--- START OF Raw data ---

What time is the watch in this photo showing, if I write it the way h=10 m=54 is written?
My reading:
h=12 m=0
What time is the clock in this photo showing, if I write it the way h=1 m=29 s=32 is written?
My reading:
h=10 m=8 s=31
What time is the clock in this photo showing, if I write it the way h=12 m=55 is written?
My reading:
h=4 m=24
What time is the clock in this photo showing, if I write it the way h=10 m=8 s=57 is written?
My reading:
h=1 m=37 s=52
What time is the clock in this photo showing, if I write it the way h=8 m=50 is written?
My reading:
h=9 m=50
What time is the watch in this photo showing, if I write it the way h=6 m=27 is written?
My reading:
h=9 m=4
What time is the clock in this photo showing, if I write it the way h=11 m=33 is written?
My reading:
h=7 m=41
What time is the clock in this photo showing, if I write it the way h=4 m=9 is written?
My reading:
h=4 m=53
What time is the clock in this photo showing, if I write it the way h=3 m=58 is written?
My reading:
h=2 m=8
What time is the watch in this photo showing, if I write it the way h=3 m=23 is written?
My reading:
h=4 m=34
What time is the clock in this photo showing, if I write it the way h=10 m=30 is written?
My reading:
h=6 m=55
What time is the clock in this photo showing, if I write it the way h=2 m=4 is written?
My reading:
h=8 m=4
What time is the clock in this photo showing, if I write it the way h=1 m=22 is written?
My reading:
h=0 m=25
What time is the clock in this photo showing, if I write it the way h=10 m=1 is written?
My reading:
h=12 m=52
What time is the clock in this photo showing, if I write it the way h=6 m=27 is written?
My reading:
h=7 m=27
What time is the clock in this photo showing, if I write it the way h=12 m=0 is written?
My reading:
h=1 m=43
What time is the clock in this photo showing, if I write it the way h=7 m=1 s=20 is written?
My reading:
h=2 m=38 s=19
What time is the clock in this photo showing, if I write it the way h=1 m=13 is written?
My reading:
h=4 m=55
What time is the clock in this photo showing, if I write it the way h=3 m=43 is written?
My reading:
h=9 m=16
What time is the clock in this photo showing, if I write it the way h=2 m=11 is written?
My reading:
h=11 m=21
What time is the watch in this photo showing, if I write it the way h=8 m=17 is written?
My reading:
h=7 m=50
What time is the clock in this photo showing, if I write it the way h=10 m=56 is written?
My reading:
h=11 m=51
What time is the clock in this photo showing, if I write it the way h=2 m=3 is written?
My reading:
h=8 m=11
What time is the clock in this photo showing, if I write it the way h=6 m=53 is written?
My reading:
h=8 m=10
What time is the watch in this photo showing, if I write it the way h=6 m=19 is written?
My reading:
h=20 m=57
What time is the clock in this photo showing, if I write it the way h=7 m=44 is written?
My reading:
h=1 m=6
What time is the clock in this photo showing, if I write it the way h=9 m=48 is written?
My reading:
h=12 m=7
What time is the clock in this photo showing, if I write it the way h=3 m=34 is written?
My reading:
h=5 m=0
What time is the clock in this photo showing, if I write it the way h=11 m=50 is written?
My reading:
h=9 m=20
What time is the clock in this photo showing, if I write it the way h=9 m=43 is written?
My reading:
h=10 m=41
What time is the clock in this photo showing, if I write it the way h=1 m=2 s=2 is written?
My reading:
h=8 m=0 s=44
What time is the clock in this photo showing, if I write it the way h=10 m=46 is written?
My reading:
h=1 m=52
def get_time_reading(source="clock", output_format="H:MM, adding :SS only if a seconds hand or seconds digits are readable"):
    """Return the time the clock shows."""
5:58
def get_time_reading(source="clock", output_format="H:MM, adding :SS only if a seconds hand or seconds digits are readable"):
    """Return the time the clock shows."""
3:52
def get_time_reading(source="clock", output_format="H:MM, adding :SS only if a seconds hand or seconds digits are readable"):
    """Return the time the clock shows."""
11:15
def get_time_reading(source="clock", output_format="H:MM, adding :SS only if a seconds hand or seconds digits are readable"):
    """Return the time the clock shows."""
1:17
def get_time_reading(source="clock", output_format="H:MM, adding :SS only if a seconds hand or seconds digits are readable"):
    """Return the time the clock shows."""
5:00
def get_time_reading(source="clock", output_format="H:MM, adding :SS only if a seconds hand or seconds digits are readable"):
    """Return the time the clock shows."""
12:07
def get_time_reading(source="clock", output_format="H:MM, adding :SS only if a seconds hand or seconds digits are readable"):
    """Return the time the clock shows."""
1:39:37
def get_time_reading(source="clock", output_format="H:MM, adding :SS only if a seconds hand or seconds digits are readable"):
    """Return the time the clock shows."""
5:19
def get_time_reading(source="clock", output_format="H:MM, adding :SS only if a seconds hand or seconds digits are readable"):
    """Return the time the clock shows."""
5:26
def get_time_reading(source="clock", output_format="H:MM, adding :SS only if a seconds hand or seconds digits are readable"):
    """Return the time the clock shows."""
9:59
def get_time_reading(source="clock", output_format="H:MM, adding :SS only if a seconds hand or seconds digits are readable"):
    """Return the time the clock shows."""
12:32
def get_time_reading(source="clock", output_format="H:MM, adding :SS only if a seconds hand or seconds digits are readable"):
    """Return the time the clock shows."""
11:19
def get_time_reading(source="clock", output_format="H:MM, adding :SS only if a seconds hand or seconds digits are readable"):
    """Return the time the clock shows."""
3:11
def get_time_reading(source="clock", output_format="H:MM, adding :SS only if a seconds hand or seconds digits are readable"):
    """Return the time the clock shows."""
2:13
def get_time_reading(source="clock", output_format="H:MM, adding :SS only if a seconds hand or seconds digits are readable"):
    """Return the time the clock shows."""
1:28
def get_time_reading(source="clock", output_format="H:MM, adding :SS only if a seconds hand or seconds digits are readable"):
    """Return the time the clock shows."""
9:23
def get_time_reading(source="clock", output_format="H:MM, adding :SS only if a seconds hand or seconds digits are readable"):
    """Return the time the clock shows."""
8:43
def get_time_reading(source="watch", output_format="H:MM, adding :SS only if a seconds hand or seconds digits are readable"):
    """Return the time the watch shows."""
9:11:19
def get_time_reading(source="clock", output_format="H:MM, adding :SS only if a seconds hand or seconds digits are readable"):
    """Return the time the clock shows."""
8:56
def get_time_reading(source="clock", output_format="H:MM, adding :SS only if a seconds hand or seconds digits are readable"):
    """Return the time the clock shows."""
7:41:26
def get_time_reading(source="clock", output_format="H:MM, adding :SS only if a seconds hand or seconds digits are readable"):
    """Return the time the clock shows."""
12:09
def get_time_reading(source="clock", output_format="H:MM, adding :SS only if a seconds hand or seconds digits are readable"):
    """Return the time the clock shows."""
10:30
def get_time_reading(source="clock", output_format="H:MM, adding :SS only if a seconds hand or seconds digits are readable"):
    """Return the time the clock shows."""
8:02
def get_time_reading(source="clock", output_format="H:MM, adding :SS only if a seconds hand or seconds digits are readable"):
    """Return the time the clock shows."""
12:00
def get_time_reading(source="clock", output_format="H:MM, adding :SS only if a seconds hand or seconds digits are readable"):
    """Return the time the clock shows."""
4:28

--- END OF Raw data ---

Retype all of the material above without changing anything.

* Right answer *
What time is the watch in this photo showing, if I write it the way h=10 m=54 is written?
My reading:
h=12 m=0
What time is the clock in this photo showing, if I write it the way h=1 m=29 s=32 is written?
My reading:
h=10 m=8 s=31
What time is the clock in this photo showing, if I write it the way h=12 m=55 is written?
My reading:
h=4 m=24
What time is the clock in this photo showing, if I write it the way h=10 m=8 s=57 is written?
My reading:
h=1 m=37 s=52
What time is the clock in this photo showing, if I write it the way h=8 m=50 is written?
My reading:
h=9 m=50
What time is the watch in this photo showing, if I write it the way h=6 m=27 is written?
My reading:
h=9 m=4
What time is the clock in this photo showing, if I write it the way h=11 m=33 is written?
My reading:
h=7 m=41
What time is the clock in this photo showing, if I write it the way h=4 m=9 is written?
My reading:
h=4 m=53
What time is the clock in this photo showing, if I write it the way h=3 m=58 is written?
My reading:
h=2 m=8
What time is the watch in this photo showing, if I write it the way h=3 m=23 is written?
My reading:
h=4 m=34
What time is the clock in this photo showing, if I write it the way h=10 m=30 is written?
My reading:
h=6 m=55
What time is the clock in this photo showing, if I write it the way h=2 m=4 is written?
My reading:
h=8 m=4
What time is the clock in this photo showing, if I write it the way h=1 m=22 is written?
My reading:
h=0 m=25
What time is the clock in this photo showing, if I write it the way h=10 m=1 is written?
My reading:
h=12 m=52
What time is the clock in this photo showing, if I write it the way h=6 m=27 is written?
My reading:
h=7 m=27
What time is the clock in this photo showing, if I write it the way h=12 m=0 is written?
My reading:
h=1 m=43
What time is the clock in this photo showing, if I write it the way h=7 m=1 s=20 is written?
My reading:
h=2 m=38 s=19
What time is the clock in this photo showing, if I write it the way h=1 m=13 is written?
My reading:
h=4 m=55
What time is the clock in this photo showing, if I write it the way h=3 m=43 is written?
My reading:
h=9 m=16
What time is the clock in this photo showing, if I write it the way h=2 m=11 is written?
My reading:
h=11 m=21
What time is the watch in this photo showing, if I write it the way h=8 m=17 is written?
My reading:
h=7 m=50
What time is the clock in this photo showing, if I write it the way h=10 m=56 is written?
My reading:
h=11 m=51
What time is the clock in this photo showing, if I write it the way h=2 m=3 is written?
My reading:
h=8 m=11
What time is the clock in this photo showing, if I write it the way h=6 m=53 is written?
My reading:
h=8 m=10
What time is the watch in this photo showing, if I write it the way h=6 m=19 is written?
My reading:
h=20 m=57
What time is the clock in this photo showing, if I write it the way h=7 m=44 is written?
My reading:
h=1 m=6
What time is the clock in this photo showing, if I write it the way h=9 m=48 is written?
My reading:
h=12 m=7
What time is the clock in this photo showing, if I write it the way h=3 m=34 is written?
My reading:
h=5 m=0
What time is the clock in this photo showing, if I write it the way h=11 m=50 is written?
My reading:
h=9 m=20
What time is the clock in this photo showing, if I write it the way h=9 m=43 is written?
My reading:
h=10 m=41
What time is the clock in this photo showing, if I write it the way h=1 m=2 s=2 is written?
My reading:
h=8 m=0 s=44
What time is the clock in this photo showing, if I write it the way h=10 m=46 is written?
My reading:
h=1 m=52
def get_time_reading(source="clock", output_format="H:MM, adding :SS only if a seconds hand or seconds digits are readable"):
    """Return the time the clock shows."""
5:58
def get_time_reading(source="clock", output_format="H:MM, adding :SS only if a seconds hand or seconds digits are readable"):
    """Return the time the clock shows."""
3:52
def get_time_reading(source="clock", output_format="H:MM, adding :SS only if a seconds hand or seconds digits are readable"):
    """Return the time the clock shows."""
11:15
def get_time_reading(source="clock", output_format="H:MM, adding :SS only if a seconds hand or seconds digits are readable"):
    """Return the time the clock shows."""
1:17
def get_time_reading(source="clock", output_format="H:MM, adding :SS only if a seconds hand or seconds digits are readable"):
    """Return the time the clock shows."""
5:00
def get_time_reading(source="clock", output_format="H:MM, adding :SS only if a seconds hand or seconds digits are readable"):
    """Return the time the clock shows."""
12:07
def get_time_reading(source="clock", output_format="H:MM, adding :SS only if a seconds hand or seconds digits are readable"):
    """Return the time the clock shows."""
1:39:37
def get_time_reading(source="clock", output_format="H:MM, adding :SS only if a seconds hand or seconds digits are readable"):
    """Return the time the clock shows."""
5:19
def get_time_reading(source="clock", output_format="H:MM, adding :SS only if a seconds hand or seconds digits are readable"):
    """Return the time the clock shows."""
5:26
def get_time_reading(source="clock", output_format="H:MM, adding :SS only if a seconds hand or seconds digits are readable"):
    """Return the time the clock shows."""
9:59
def get_time_reading(source="clock", output_format="H:MM, adding :SS only if a seconds hand or seconds digits are readable"):
    """Return the time the clock shows."""
12:32
def get_time_reading(source="clock", output_format="H:MM, adding :SS only if a seconds hand or seconds digits are readable"):
    """Return the time the clock shows."""
11:19
def get_time_reading(source="clock", output_format="H:MM, adding :SS only if a seconds hand or seconds digits are readable"):
    """Return the time the clock shows."""
3:11
def get_time_reading(source="clock", output_format="H:MM, adding :SS only if a seconds hand or seconds digits are readable"):
    """Return the time the clock shows."""
2:13
def get_time_reading(source="clock", output_format="H:MM, adding :SS only if a seconds hand or seconds digits are readable"):
    """Return the time the clock shows."""
1:28
def get_time_reading(source="clock", output_format="H:MM, adding :SS only if a seconds hand or seconds digits are readable"):
    """Return the time the clock shows."""
9:23
def get_time_reading(source="clock", output_format="H:MM, adding :SS only if a seconds hand or seconds digits are readable"):
    """Return the time the clock shows."""
8:43
def get_time_reading(source="watch", output_format="H:MM, adding :SS only if a seconds hand or seconds digits are readable"):
    """Return the time the watch shows."""
9:11:19
def get_time_reading(source="clock", output_format="H:MM, adding :SS only if a seconds hand or seconds digits are readable"):
    """Return the time the clock shows."""
8:56
def get_time_reading(source="clock", output_format="H:MM, adding :SS only if a seconds hand or seconds digits are readable"):
    """Return the time the clock shows."""
7:41:26
def get_time_reading(source="clock", output_format="H:MM, adding :SS only if a seconds hand or seconds digits are readable"):
    """Return the time the clock shows."""
12:09
def get_time_reading(source="clock", output_format="H:MM, adding :SS only if a seconds hand or seconds digits are readable"):
    """Return the time the clock shows."""
10:30
def get_time_reading(source="clock", output_format="H:MM, adding :SS only if a seconds hand or seconds digits are readable"):
    """Return the time the clock shows."""
8:02
def get_time_reading(source="clock", output_format="H:MM, adding :SS only if a seconds hand or seconds digits are readable"):
    """Return the time the clock shows."""
12:00
def get_time_reading(source="clock", output_format="H:MM, adding :SS only if a seconds hand or seconds digits are readable"):
    """Return the time the clock shows."""
4:28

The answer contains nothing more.